Reproduce the part of the text on casting objects starting at "In this example, you" and ending at "the following example.", word for word.

EXCERPT TO READ ::
-=-=-

About casting objects

The syntax for casting is type(item), where you want the compiler to behave as if the data type of the item is type. Casting is essentially a function call, and the function call returns null if the cast fails at runtime (this occurs in files published for Flash Player 7 or later; files published for Flash Player 6 do not have runtime support for failed casts). If the cast succeeds, the function call returns the original object. However, the compiler cannot determine whether a cast will fail at runtime and won't generate compile-time errors in those cases.

The following code shows an example:

// Both the Cat and Dog classes are subclasses of the Animal class
function bark(myAnimal:Animal) {
    var foo:Dog = Dog(myAnimal);
    foo.bark();
}
var curAnimal:Animal = new Dog();
bark(curAnimal); // Will work
curAnimal = new Cat();
bark(curAnimal); // Won't work

In this example, you asserted to the compiler that foo is a Dog object, and therefore the compiler assumes that foo.bark(); is a legal statement. However, the compiler doesn't know that the cast will fail (that is, that you tried to cast a Cat object to an Animal type), so no compile-time error occurs. However, if you include a check in your script to make sure that the cast succeeds, you can find casting errors at runtime, as shown in the following example.

function bark(myAnimal:Animal) {
  var foo:Dog = Dog(myAnimal);
  if (foo) {
    foo.bark();
  }
}

You can cast an expression to an interface. If the expression is an object that implements the interface or has a base class that implements the interface, the cast succeeds. If not, the cast fails.

NOTE

 

Casting to null or undefined returns undefined.

You can't override primitive data types that have a corresponding global conversion function with a cast operator of the same name. This is because the global conversion functions have precedence over the cast operators. For example, you can't cast to Array because the Array() conversion function takes precedence over the cast operator.

This example defines two string variables (firstNum and secondNum), which are added together. The initial result is that the numbers are concatenated instead of added because they are a String data type. The second trace statement converts both numbers to a Number data type before performing the addition that yields the proper result. Data conversion is important when working with data loaded using XML or FlashVars, as shown in the following example:

var firstNum:String = "17";
var secondNum:String = "29";
trace(firstNum + secondNum); // 1729
trace(Number(firstNum) + Number(secondNum)); // 46

For more information on data conversion functions, see the entry for each conversion function in ActionScript 2.0 Language Reference: Array function, Boolean function, Number function, Object function, and String function.

-=-=-

[Short-answer chart tasks]
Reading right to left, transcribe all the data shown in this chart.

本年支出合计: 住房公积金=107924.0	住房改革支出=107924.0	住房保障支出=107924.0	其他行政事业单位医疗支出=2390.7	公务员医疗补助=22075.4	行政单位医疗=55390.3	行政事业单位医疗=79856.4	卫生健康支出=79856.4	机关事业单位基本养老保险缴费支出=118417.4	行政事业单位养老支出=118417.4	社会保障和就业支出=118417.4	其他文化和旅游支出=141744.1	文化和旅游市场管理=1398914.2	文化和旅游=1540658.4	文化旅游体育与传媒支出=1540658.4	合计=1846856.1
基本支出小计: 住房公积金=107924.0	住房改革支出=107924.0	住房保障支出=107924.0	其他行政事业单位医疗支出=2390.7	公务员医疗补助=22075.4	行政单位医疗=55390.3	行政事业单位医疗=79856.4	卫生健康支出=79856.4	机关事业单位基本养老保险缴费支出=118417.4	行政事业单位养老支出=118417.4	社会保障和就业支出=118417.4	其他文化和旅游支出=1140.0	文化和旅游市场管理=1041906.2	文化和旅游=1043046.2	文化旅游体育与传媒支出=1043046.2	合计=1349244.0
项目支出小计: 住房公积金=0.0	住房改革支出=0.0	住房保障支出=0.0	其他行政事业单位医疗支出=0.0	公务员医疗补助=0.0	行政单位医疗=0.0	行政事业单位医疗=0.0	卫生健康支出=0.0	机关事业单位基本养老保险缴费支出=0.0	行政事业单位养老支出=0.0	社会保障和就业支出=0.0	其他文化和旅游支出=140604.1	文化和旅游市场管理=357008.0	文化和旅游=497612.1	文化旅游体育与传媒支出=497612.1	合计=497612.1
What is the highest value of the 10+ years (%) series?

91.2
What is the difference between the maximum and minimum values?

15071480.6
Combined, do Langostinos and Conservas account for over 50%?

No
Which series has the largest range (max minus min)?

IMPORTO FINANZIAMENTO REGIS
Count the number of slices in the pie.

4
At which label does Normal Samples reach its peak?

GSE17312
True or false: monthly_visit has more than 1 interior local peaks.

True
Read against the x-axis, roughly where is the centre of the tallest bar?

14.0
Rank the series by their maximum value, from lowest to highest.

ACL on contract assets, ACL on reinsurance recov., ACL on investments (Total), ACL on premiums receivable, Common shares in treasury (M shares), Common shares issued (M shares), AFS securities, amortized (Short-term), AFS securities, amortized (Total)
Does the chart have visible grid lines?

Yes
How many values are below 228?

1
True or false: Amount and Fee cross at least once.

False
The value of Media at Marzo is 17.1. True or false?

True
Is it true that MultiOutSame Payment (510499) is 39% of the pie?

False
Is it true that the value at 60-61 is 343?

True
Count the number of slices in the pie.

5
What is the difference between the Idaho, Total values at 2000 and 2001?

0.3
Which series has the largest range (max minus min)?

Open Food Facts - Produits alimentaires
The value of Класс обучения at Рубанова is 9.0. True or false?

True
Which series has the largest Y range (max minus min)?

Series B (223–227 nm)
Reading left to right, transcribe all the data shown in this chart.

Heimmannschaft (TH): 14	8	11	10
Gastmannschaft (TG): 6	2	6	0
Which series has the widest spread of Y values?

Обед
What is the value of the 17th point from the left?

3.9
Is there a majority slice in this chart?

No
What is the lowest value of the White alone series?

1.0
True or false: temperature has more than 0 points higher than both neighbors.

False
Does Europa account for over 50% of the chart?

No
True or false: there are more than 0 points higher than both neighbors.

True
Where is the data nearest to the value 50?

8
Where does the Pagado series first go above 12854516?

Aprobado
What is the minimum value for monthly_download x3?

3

-=-=-

SOLUTION TO THIS TASK ::
In this example, you asserted to the compiler that foo is a Dog object, and therefore the compiler assumes that foo.bark(); is a legal statement. However, the compiler doesn't know that the cast will fail (that is, that you tried to cast a Cat object to an Animal type), so no compile-time error occurs. However, if you include a check in your script to make sure that the cast succeeds, you can find casting errors at runtime, as shown in the following example.